# Sherwood AMP - RD 6105



## scarface_1978 (Sep 1, 2009)

Hi All,

I have a LG DLP Rear projection TV - 52SZ8R-TB, Teac set top box, LG DVD Recorder and a Sherwood RD 6105 AMP.

I want to know how to connected all the above items through the AMP.

I have tried so many times but the AMP seems to have a mind of its own...

Any advise will be much appreciated.


----------



## yustr (Sep 27, 2004)

Welcome to TSF :wave: 


(I'm making assumption here as I do not have the manuals for all of your gear for reference.)

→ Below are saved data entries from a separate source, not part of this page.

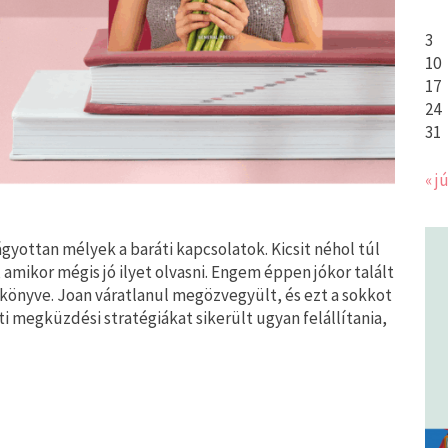
3
10
17
24
31
« jú
gyottan mélyek a baráti kapcsolatok. Kicsit néhol túl
 amikor mégis jó ilyet olvasni. Engem éppen jókor talált
önyve. Joan váratlanul megözvegyült, és ezt a sokkot
ti megküzdési stratégiákat sikerült ugyan felállítania,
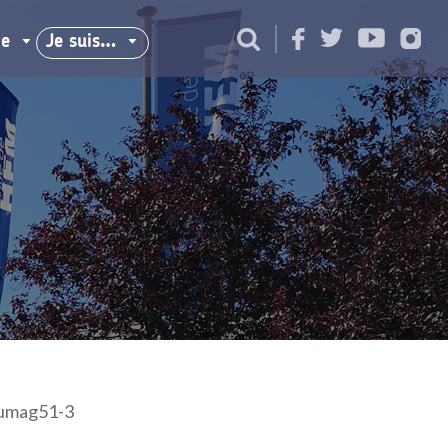
ie
Je suis…
umag51-3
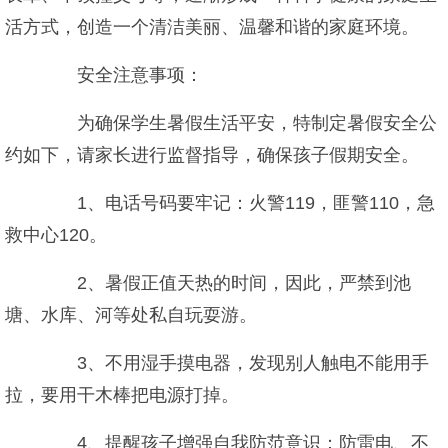
活方式，创造一个清洁美丽、温馨和谐的家庭环境。
安全注意事项：
为确保学生暑假生活平安，特制定暑假安全公
约如下，请家长进行监督指导，确保孩子假期安全。
1、电话号码要牢记：火警119，匪警110，急
救中心120。
2、暑假正值天热的时间，因此，严禁到池
塘、水库、河等处私自玩耍游。
3、不用湿手摸电器，发现别人触电不能用手
拉，要用干木棒把电源打掉。
4、提醒孩子增强自我防范意识：防雷电、不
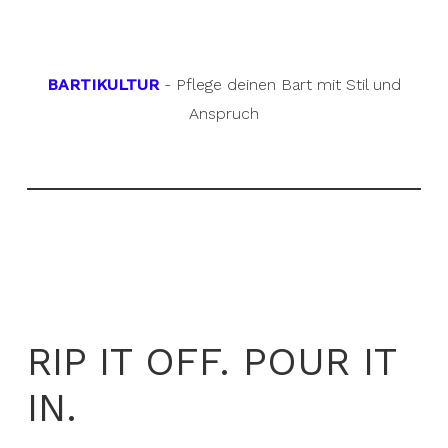
BARTIKULTUR
- Pflege deinen Bart mit Stil und
Anspruch
RIP IT OFF. POUR IT
IN.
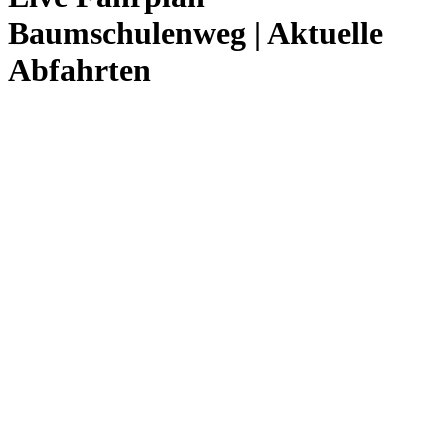
Baumschulenweg | Aktuelle
Abfahrten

Its unlikely that your older Sherwood will do what you want; at the quality you want. It does not appear to have video switching capability, therefore you cannot route everything through it and use it to change sources. You'll have to use the TV for that.

To get surround you want digital audio feeding both the Sherwood and the DVD recorder. 

Hook the TV source (cable or sat) to the Teac.

Route one of the video outputs of the Teac directly to one of the video inputs on the TV. Route the corresponding audio (red/white) of the Teac to the corresponding audio input on the TV.

Route a (digital - hopefully) video/audio set from the Teac to the DVD recorder.

Route the digital audio output from both the DVD recorder and the Teac to the digital audio inputs of the Sherwood. Route the video out of the DVD recorder to an video input on the TV.

To watch from the Teac, switch to the TV input and listen from either the TV speakers or fire up the Sherwood and switch it to the input you used.

Likewise, to watch from the DVD, switch the TV and Sherwood to the corresponding inputs.

Take one step at a time to make sure you've got it straight. Its probably easier to do than describe.


----------



## scarface_1978 (Sep 1, 2009)

thanks for the advise, I will try this...


----------